Мне кажется, что рефлексивная этнография науки не только имеет исто­риографическое или прогностическое значение, но должна быть непремен­ной частью антропологического поворота как интеллектуального проекта. Нам стоит хотя бы отчасти отдавать себе отчет в том, как формируются и трансформируются, так сказать, «структуры научного интереса», какими ана­литическими, корпоративными и «внешними» факторами они определяются, какое влияние они оказывают на конструирование предмета и целей иссле­дования. Еще раз подчеркну, что речь идет не об археологии, а об этнографии гуманитарного знания, о том, какова «поэтика и политика» современной нам научной деятельности. Западная наука, впрочем, располагает достаточно об­ширным опытом размышлений такого рода, тогда как в России подобной рефлексии пока что явно не хватает.
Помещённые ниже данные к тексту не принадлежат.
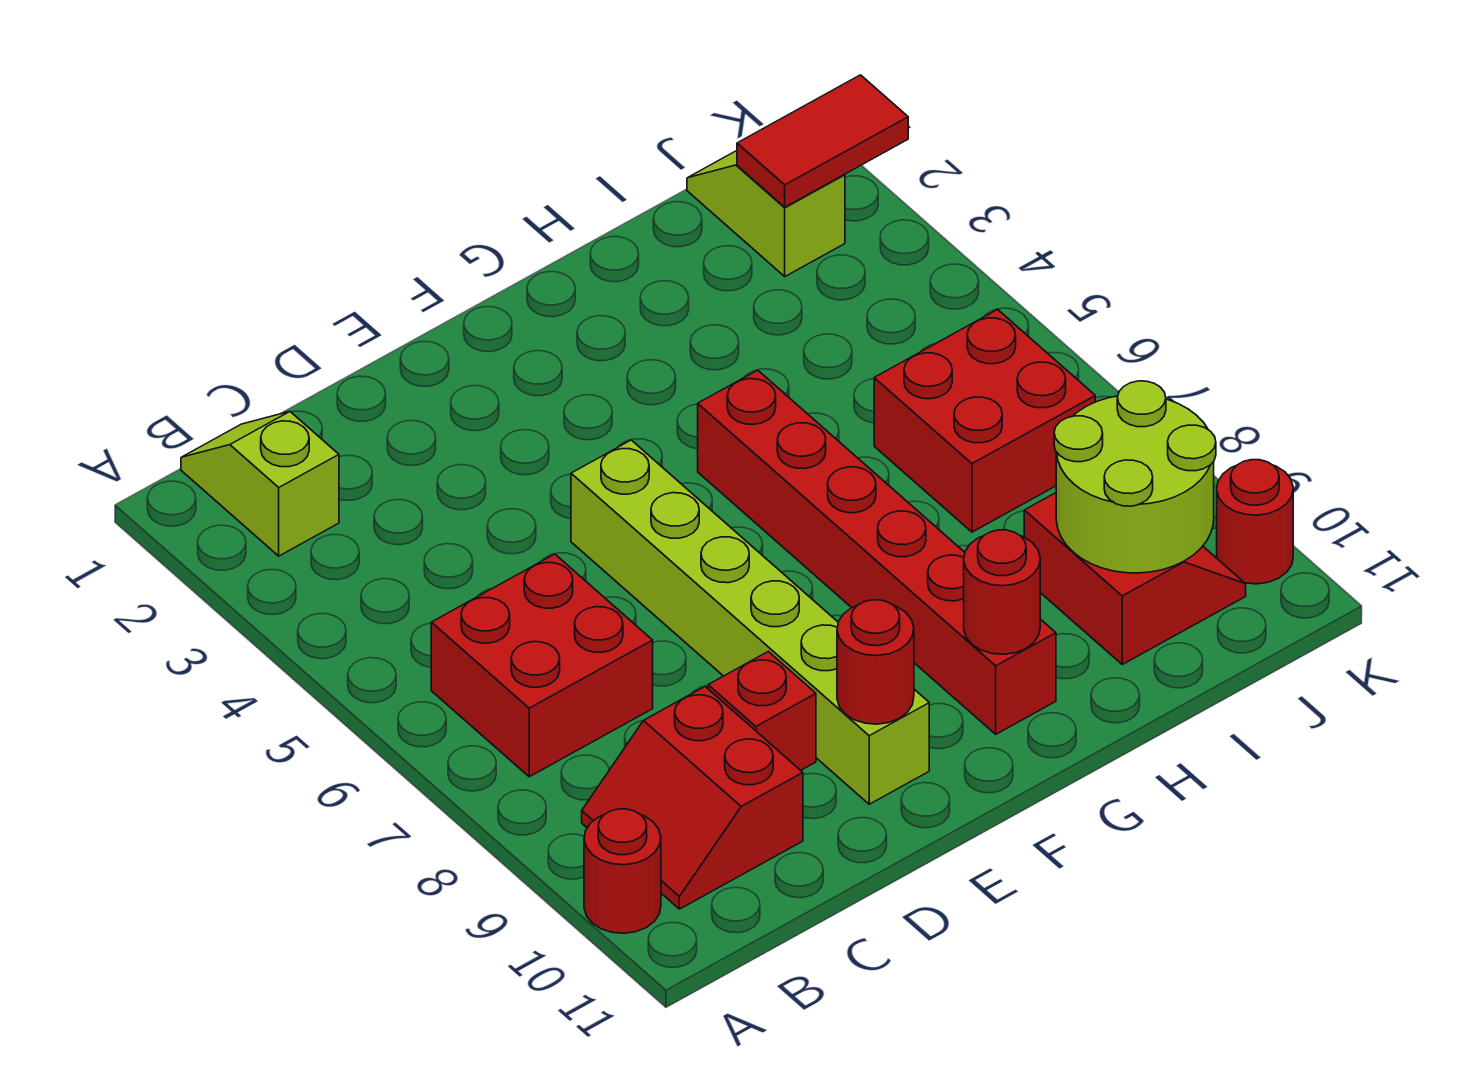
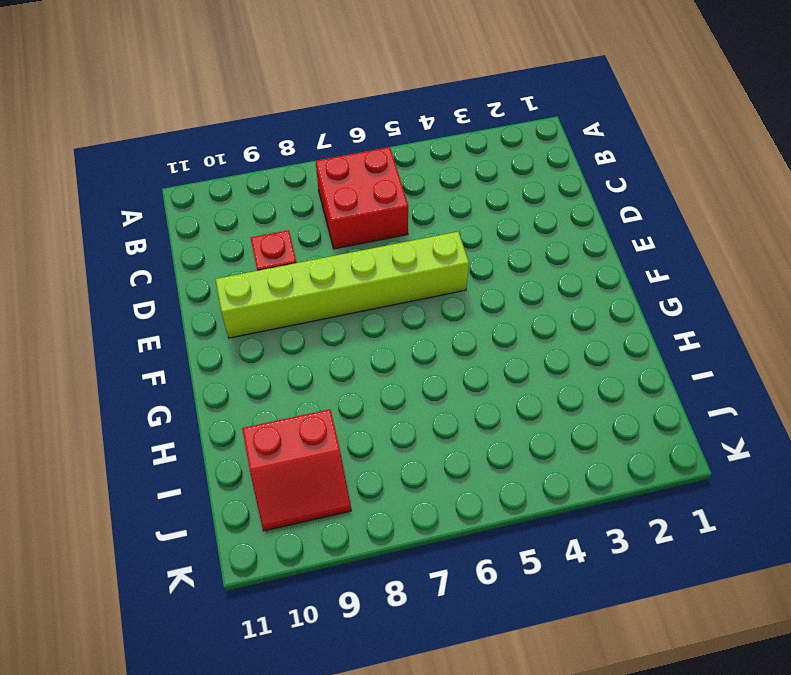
none -> red round brick A10 level 1
none -> lime slope B1:B2 level 1 top 2
none -> red slope B9:C10 level 1 top C

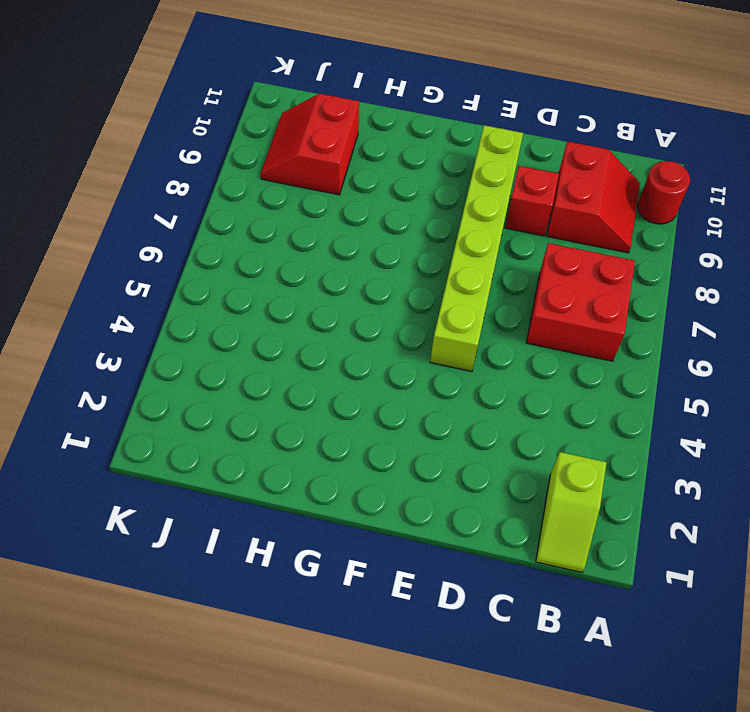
none -> red brick G5:G10 level 1
none -> red brick I6:J7 level 1
none -> lime slope J1:J2 level 1 top 2

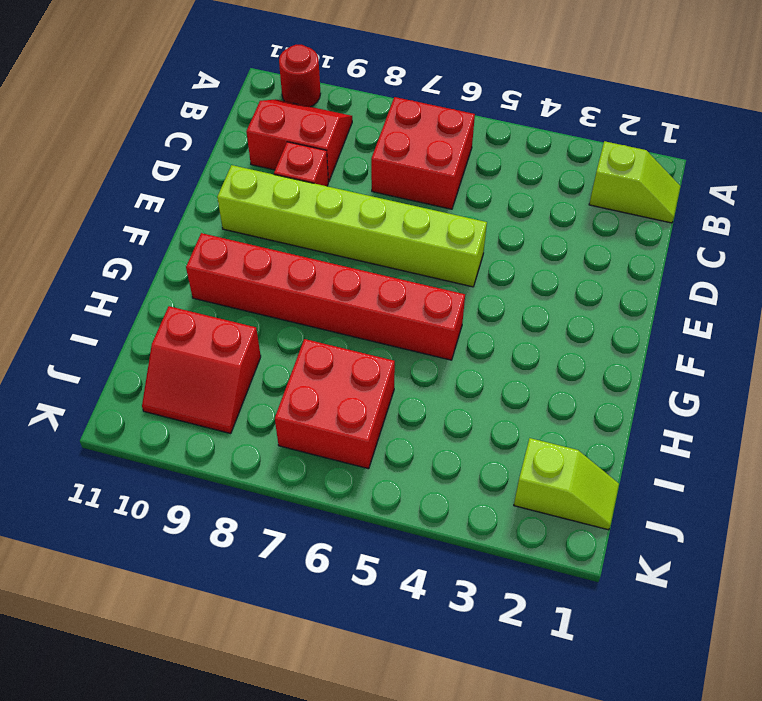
none -> red round brick K10 level 1
none -> red round brick E10 level 2
none -> red round brick G10 level 2

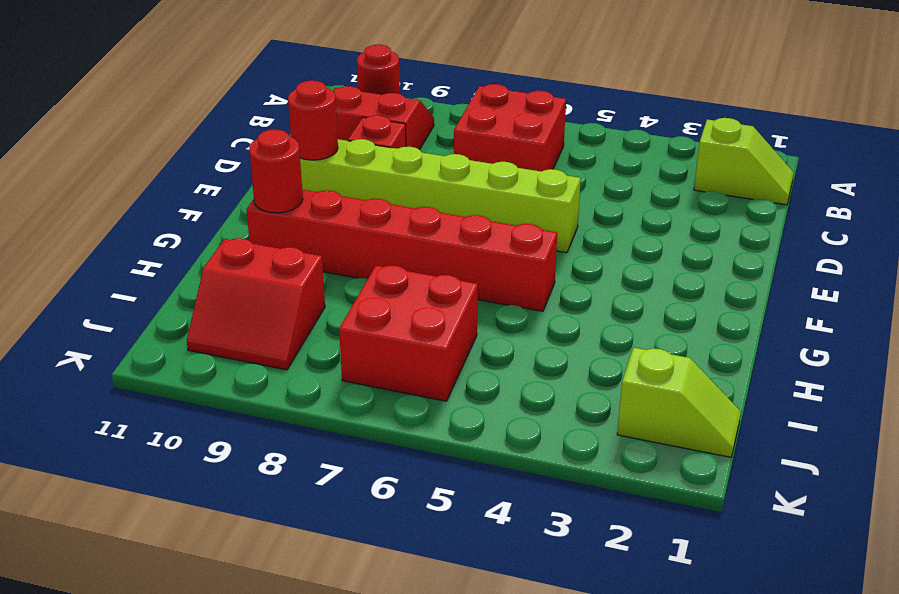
none -> red round brick K10 level 1
none -> lime round brick I9:J10 level 2
none -> red tile J2:K2 level 2

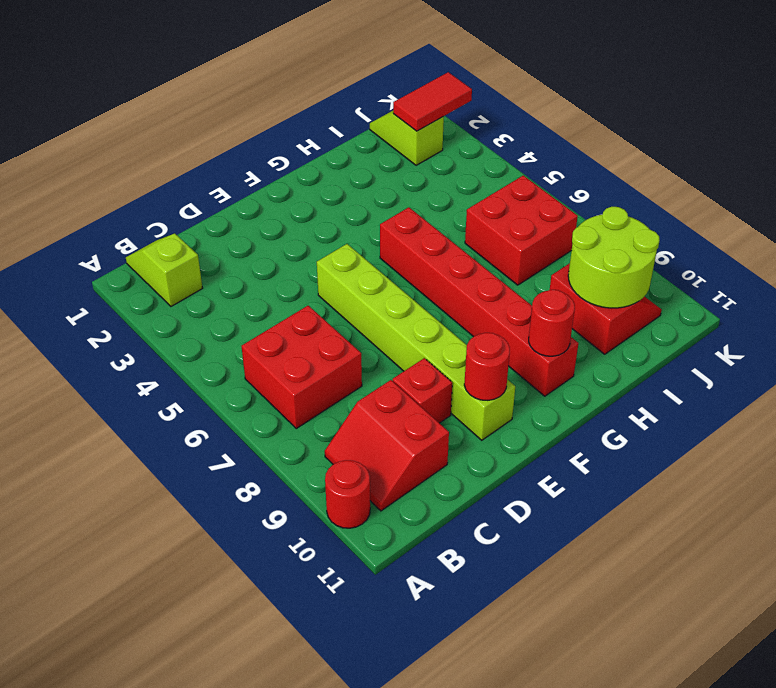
none -> red round brick K10 level 1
Не исключено, что при более тщательном анализе современной россий­ской науки нам удалось бы насчитать гораздо большее число сторонников антропологического поворота, чем это делает Поселягин. Другое дело, что я вообще не уверен в необходимости проведения жестких границ между рос­сийской и мировой наукой. Понятно, что политико-идеологические, финан­совые и административные факторы, влияющие на работу гуманитариев в России, отличаются определенной спецификой. Не секрет, что во многих от­ношениях российская наука по-прежнему производит довольно безрадостное впечатление. Вместе с тем, многие «горизонтальные структуры» отечествен­ного академического сообщества вполне успешно встроены в глобальные ис­следовательские сети. Думаю, что это обстоятельство тоже необходимо иметь в виду, говоря о перспективах антропологического поворота в России.

Короче говоря, давайте не будем ограничиваться общими декларациями и более внимательно посмотрим, как на практике устроена академическая жизнь. Возможно, что тогда будущее антропологического поворота в России станет нам более ясным.